** Opening Material to process block **

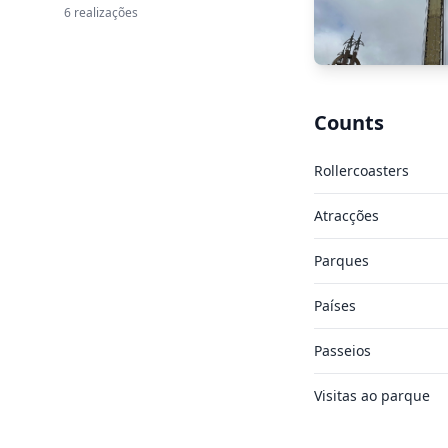
6 realizações
Counts
Rollercoasters
Atracções
Parques
Países
Passeios
Visitas ao parque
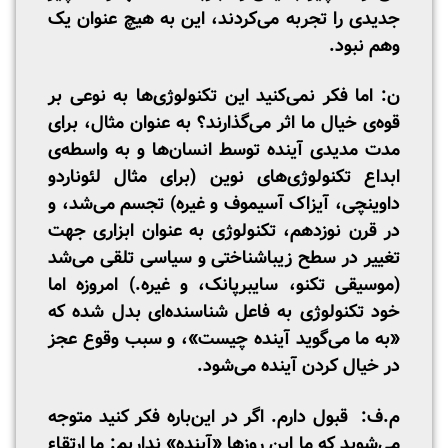
جدیدی را تجربه می‌کردند، این به هیچ عنوان یک
وهم نبود.
ن: اما فکر نمی‌کنید این تکنولوژی‌ها به نوعی بر
قوه‌ی خیال ما اثر می‌گذارند؟ به عنوان مثال، برای
مدت مدیدی آینده توسط انسان‌ها و به واسطه‌ی
ابداع تکنولوژی‌های نوین (برای مثال لئوناردو
داوینچی، آیزاک آسیموف و غیره) تجسم می‌شد، و
در قرن نوزدهم، تکنولوژی به عنوان ابزاری جهت
تغییر در سطح زیبا‌شناختی و سیاسی تلقی می‌شد
(موسیقی تکنو، سایبرپانک، و غیره.) امروزه اما
خود تکنولوژی به فاعل شناسنده‌ای بدل شده که
«به ما می‌گوید آینده چیست»، و سبب وقوع عجز
در خیال کردن آینده می‌شود.
م.ف: قبول دارم. اگر در این‌باره فکر کنید متوجه
می‌شوید که ما این روزها «آینده‌» نداریم: ما ارتقاء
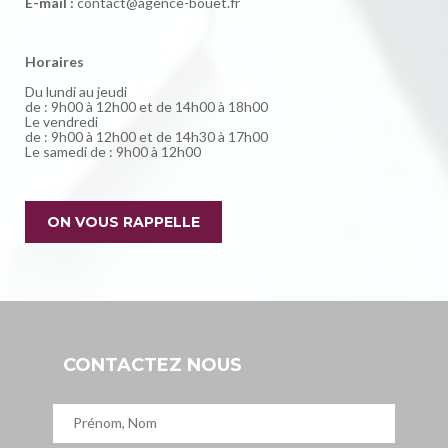
E-mail :
contact@agence-bouet.fr
Horaires
Du lundi au jeudi
de : 9h00 à 12h00 et de 14h00 à 18h00
Le vendredi
de : 9h00 à 12h00 et de 14h30 à 17h00
Le samedi de : 9h00 à 12h00
ON VOUS RAPPELLE
CONTACTEZ NOUS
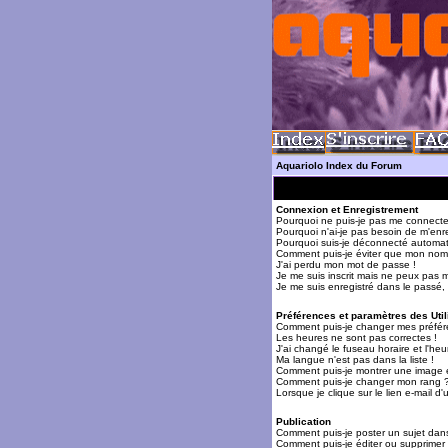
Aquariolo Index du Forum
Connexion et Enregistrement
Pourquoi ne puis-je pas me connecte
Pourquoi n'ai-je pas besoin de m'enre
Pourquoi suis-je déconnecté automa
Comment puis-je éviter que mon nom d'
J'ai perdu mon mot de passe !
Je me suis inscrit mais ne peux pas 
Je me suis enregistré dans le passé,
Préférences et paramètres des Util
Comment puis-je changer mes préfér
Les heures ne sont pas correctes !
J'ai changé le fuseau horaire et l'heur
Ma langue n'est pas dans la liste !
Comment puis-je montrer une image 
Comment puis-je changer mon rang 
Lorsque je clique sur le lien e-mail 
Publication
Comment puis-je poster un sujet dan
Comment puis-je éditer ou supprime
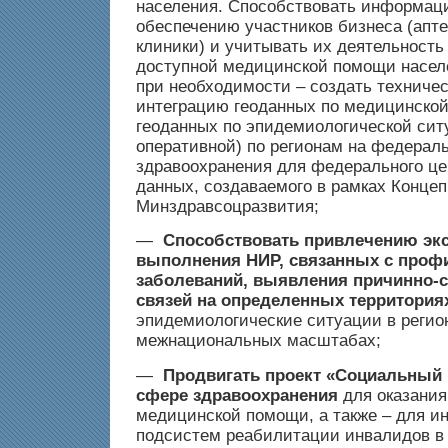
населения. Способствовать информац
обеспечению участников бизнеса (апте
клиники) и учитывать их деятельность
доступной медицинской помощи населе
при необходимости – создать техничес
интеграцию геоданных по медицинской
геоданных по эпидемиологической ситу
оперативной) по регионам на федерал
здравоохранения для федерального це
данных, создаваемого в рамках Конце
Минздравсоцразвития;
—
Способствовать привлечению эк
выполнения НИР, связанных с проф
заболеваний, выявления причинно-
связей на определенных территория
эпидемиологические ситуации в регио
межнациональных масштабах;
—
Продвигать проект «Социальный
сфере здравоохранения
для оказания
медицинской помощи, а также – для 
подсистем реабилитации инвалидов в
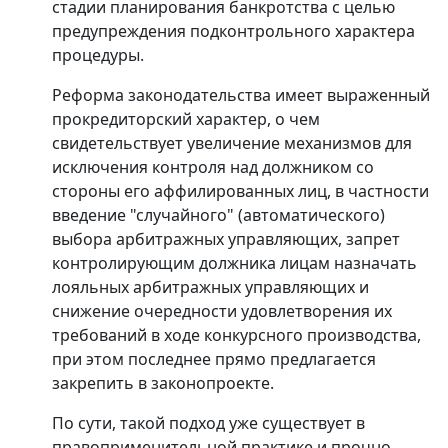
стадии планирования банкротства с целью
предупреждения подконтрольного характера
процедуры.
Реформа законодательства имеет выраженный
прокредиторский характер, о чем
свидетельствует увеличение механизмов для
исключения контроля над должником со
стороны его аффилированных лиц, в частности
введение "случайного" (автоматического)
выбора арбитражных управляющих, запрет
контролирующим должника лицам назначать
лояльных арбитражных управляющих и
снижение очередности удовлетворения их
требований в ходе конкурсного производства,
при этом последнее прямо предлагается
закрепить в законопроекте.
По сути, такой подход уже существует в
правоприменительной практике и прочно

** Closing Material to process block **

Identify the lines in the entries above that contain "غیره", then copy them out.

## Result:
داوینچی، آیزاک آسیموف و غیره) تجسم می‌شد، و
(موسیقی تکنو، سایبرپانک، و غیره.) امروزه اما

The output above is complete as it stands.